[WHAT IS NEEDED] Print the listing exactly as it stands. Skip every picture.
(Beginning of PROVIDED RECORDS)
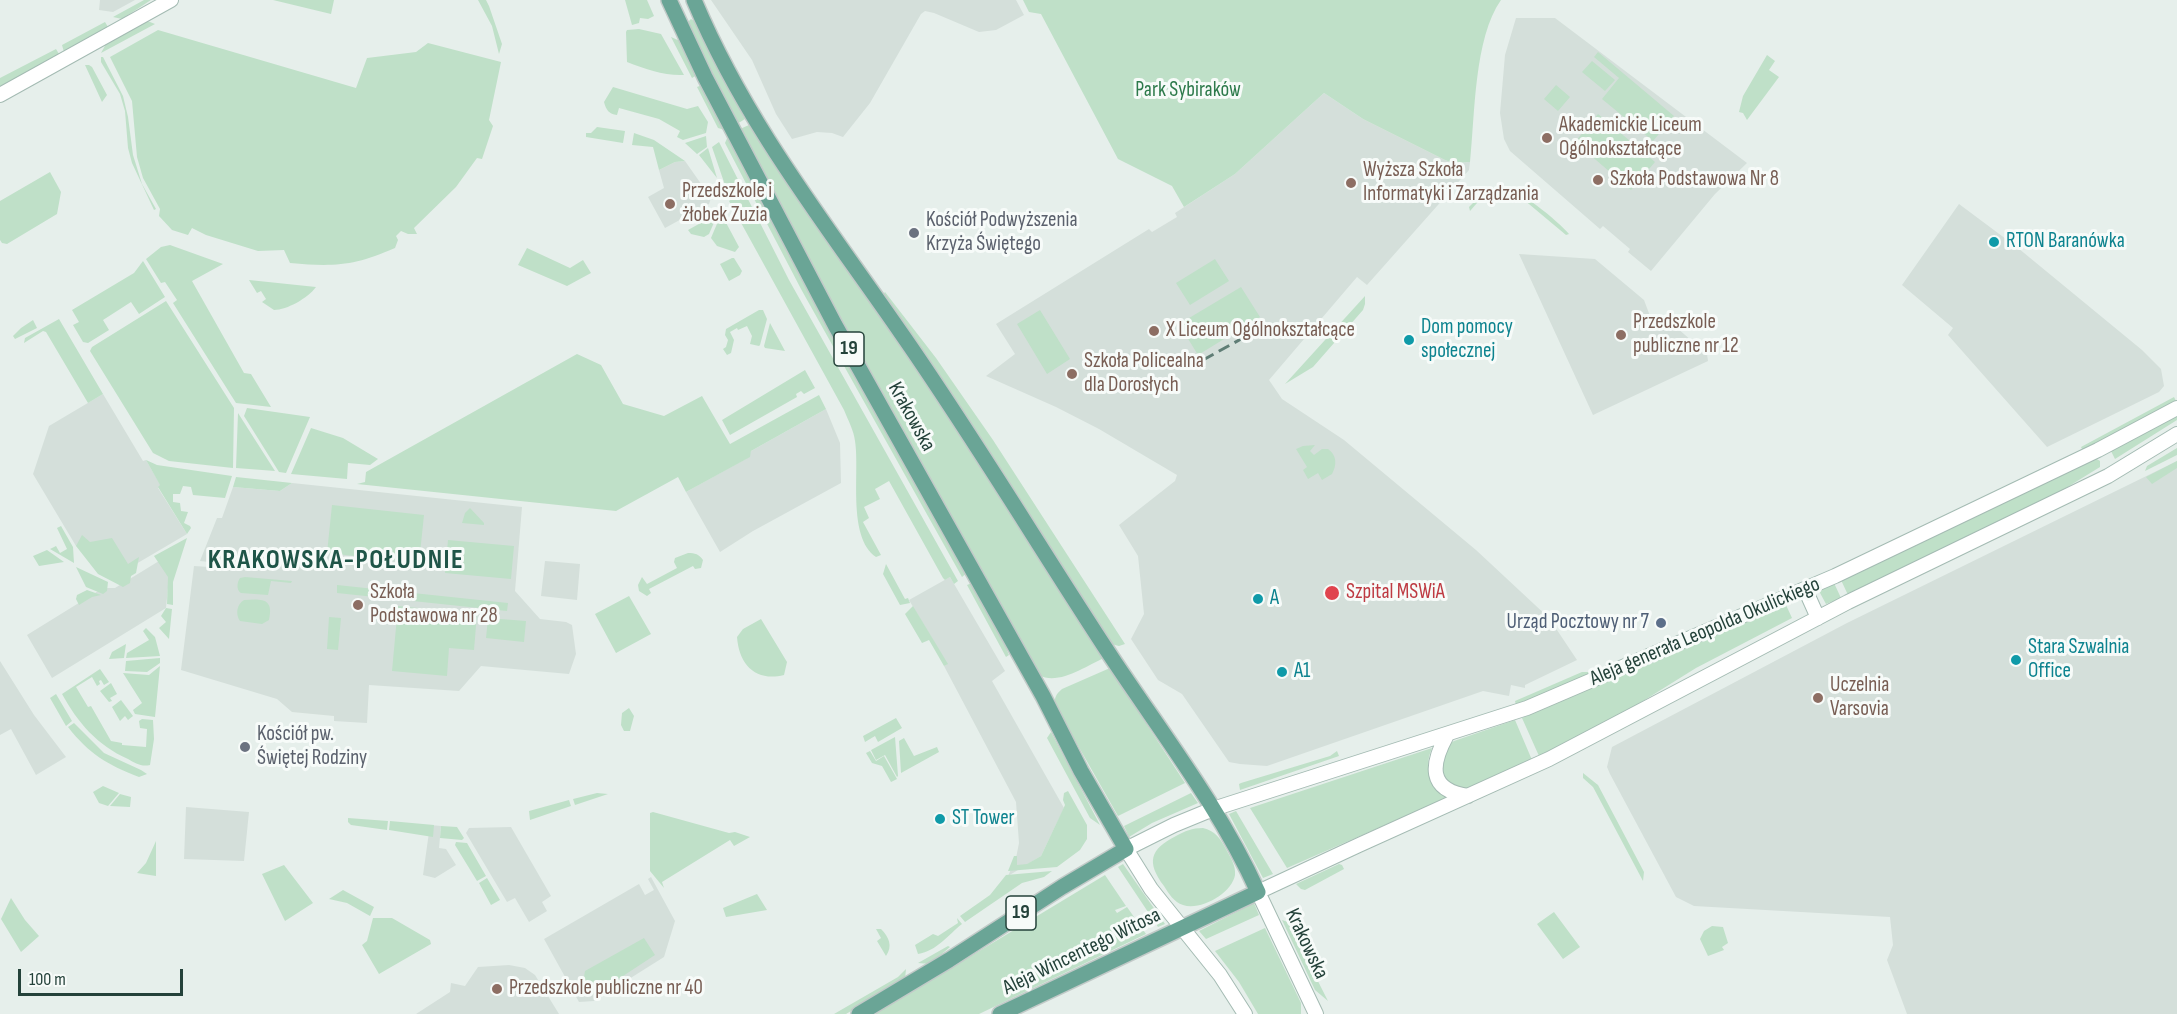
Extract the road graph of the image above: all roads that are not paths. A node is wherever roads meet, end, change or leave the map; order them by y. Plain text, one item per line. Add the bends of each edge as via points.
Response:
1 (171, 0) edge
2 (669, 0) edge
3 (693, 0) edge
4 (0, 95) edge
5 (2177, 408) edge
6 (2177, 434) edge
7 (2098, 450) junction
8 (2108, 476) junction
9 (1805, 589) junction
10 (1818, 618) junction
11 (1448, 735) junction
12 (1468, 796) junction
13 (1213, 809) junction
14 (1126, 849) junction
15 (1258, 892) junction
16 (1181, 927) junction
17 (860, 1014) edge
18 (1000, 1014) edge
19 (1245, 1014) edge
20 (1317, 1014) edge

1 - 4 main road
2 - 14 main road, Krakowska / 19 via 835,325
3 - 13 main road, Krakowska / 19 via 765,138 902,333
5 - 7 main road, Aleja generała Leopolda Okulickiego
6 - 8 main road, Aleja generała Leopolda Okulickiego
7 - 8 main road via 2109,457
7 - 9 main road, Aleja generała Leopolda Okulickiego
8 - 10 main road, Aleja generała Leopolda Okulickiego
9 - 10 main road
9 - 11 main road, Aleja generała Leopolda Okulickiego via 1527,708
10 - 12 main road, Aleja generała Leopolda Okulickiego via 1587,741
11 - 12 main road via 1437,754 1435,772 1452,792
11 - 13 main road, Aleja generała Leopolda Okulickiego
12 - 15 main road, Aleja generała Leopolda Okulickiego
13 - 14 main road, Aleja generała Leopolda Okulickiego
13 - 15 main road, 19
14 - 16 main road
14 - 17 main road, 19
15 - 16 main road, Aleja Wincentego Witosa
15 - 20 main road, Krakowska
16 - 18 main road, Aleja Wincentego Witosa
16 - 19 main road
(End of PROVIDED RECORDS)
[ANSWER FOR THIS EXERCISE]
Extract the road graph of the image above: all roads that are not paths. A node is wherever roads meet, end, change or leave the map; order them by y. Plain text, one item per line. Add the bends of each edge as via points.
Response:
1 (171, 0) edge
2 (669, 0) edge
3 (693, 0) edge
4 (0, 95) edge
5 (2177, 408) edge
6 (2177, 434) edge
7 (2098, 450) junction
8 (2108, 476) junction
9 (1805, 589) junction
10 (1818, 618) junction
11 (1448, 735) junction
12 (1468, 796) junction
13 (1213, 809) junction
14 (1126, 849) junction
15 (1258, 892) junction
16 (1181, 927) junction
17 (860, 1014) edge
18 (1000, 1014) edge
19 (1245, 1014) edge
20 (1317, 1014) edge

1 - 4 main road
2 - 14 main road, Krakowska / 19 via 835,325
3 - 13 main road, Krakowska / 19 via 765,138 902,333
5 - 7 main road, Aleja generała Leopolda Okulickiego
6 - 8 main road, Aleja generała Leopolda Okulickiego
7 - 8 main road via 2109,457
7 - 9 main road, Aleja generała Leopolda Okulickiego
8 - 10 main road, Aleja generała Leopolda Okulickiego
9 - 10 main road
9 - 11 main road, Aleja generała Leopolda Okulickiego via 1527,708
10 - 12 main road, Aleja generała Leopolda Okulickiego via 1587,741
11 - 12 main road via 1437,754 1435,772 1452,792
11 - 13 main road, Aleja generała Leopolda Okulickiego
12 - 15 main road, Aleja generała Leopolda Okulickiego
13 - 14 main road, Aleja generała Leopolda Okulickiego
13 - 15 main road, 19
14 - 16 main road
14 - 17 main road, 19
15 - 16 main road, Aleja Wincentego Witosa
15 - 20 main road, Krakowska
16 - 18 main road, Aleja Wincentego Witosa
16 - 19 main road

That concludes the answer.